Nusinersen and risdiplam are available in the Brazilian Unified Health System (SUS) for the treatment of spinal muscular atrophy (SMA) type 1. Onasemnogene abeparvovec, a promising gene therapy, was approved in 2020 in Brazil. Given the high cost of this therapy and its promise of a lifetime effect, the objective of this study was to evaluate the cost effectiveness of onasemnogene abeparvovec, compared with nusinersen and risdiplam, in the treatment of SMA type 1 from the perspective of SUS in different scenarios.

A Markov model was adapted from one originally developed for the USA that considers five states of health. Short-term data were obtained from pivotal clinical trials and long-term survival curves were extracted from published reports from the USA. Maintenance of motor function milestones achieved at the end of follow up in clinical trials was considered until death. Costs and quality-adjusted life-years (QALYs) were discounted at five percent per year over a baseline lifetime time horizon. Alternative scenarios were evaluated for horizons of five and ten years, with and without a discount.

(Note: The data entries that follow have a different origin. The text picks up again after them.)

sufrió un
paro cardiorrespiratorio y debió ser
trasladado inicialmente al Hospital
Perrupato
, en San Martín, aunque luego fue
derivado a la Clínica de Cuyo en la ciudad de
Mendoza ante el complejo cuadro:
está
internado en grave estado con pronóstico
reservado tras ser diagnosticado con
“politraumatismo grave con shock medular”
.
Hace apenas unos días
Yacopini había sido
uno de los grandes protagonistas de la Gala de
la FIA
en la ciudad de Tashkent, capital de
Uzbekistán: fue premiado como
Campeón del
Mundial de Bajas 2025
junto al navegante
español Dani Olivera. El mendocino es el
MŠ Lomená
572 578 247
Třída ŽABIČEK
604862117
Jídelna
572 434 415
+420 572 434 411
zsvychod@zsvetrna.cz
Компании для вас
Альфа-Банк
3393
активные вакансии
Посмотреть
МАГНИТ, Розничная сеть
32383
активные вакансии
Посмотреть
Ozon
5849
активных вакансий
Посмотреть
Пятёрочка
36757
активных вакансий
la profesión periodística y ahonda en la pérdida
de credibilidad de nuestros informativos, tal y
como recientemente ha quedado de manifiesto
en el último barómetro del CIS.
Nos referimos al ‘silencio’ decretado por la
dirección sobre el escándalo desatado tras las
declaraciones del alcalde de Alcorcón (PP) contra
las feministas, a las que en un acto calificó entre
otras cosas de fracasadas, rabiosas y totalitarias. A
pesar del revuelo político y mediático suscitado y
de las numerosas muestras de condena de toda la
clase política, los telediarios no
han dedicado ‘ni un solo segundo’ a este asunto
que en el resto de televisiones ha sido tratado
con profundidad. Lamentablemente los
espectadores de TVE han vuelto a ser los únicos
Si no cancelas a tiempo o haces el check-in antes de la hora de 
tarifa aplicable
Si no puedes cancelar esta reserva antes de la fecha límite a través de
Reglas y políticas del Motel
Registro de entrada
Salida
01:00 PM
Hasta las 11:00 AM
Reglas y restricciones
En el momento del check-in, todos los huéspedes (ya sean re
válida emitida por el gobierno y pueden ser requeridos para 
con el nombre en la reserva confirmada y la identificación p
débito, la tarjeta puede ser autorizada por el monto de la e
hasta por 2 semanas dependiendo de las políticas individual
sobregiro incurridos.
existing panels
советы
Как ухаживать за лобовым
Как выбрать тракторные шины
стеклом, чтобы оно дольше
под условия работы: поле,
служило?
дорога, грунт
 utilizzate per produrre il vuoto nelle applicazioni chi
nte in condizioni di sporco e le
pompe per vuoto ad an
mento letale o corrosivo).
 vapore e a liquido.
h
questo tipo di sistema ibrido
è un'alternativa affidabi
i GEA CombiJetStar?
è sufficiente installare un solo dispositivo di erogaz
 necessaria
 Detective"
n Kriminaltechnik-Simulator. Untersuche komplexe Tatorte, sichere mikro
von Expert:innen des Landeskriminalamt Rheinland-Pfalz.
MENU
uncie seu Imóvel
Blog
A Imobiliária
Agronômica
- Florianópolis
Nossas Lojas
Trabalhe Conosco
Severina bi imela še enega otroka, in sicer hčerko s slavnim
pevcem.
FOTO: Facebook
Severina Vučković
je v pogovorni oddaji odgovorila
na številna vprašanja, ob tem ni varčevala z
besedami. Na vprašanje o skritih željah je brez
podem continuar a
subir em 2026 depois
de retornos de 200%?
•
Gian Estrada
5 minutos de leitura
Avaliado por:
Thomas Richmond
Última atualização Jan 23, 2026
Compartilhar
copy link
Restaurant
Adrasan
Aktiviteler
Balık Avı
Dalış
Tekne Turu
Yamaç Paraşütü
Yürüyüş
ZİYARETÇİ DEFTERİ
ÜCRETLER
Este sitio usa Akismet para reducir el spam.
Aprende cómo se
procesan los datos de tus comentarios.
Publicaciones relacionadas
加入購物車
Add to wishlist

Onasemnogene abeparvovec resulted in an incremental cost of BRL742,890 (USD297,156) per QALY and an increase of 3.32 QALYs in relation to the alternatives over a lifetime time horizon. In the same time horizon, but without the discount, onasemnogene abeparvovec resulted in an incremental cost-effectiveness ratio (ICER) of BRL166,539 (USD66,615) per QALY. In a five-year time horizon, considering the discount rate, the therapy resulted in an ICER of BRL12,527,667 (USD5,011,066); in ten years the ICER was BRL3,384,793 (USD1,353,917).

Since the benefits of onasemnogene abeparvovec mainly occur in the long term, decision makers need to consider the uncertainty of assumptions of sustained effectiveness in view of the high initial cost of the technology.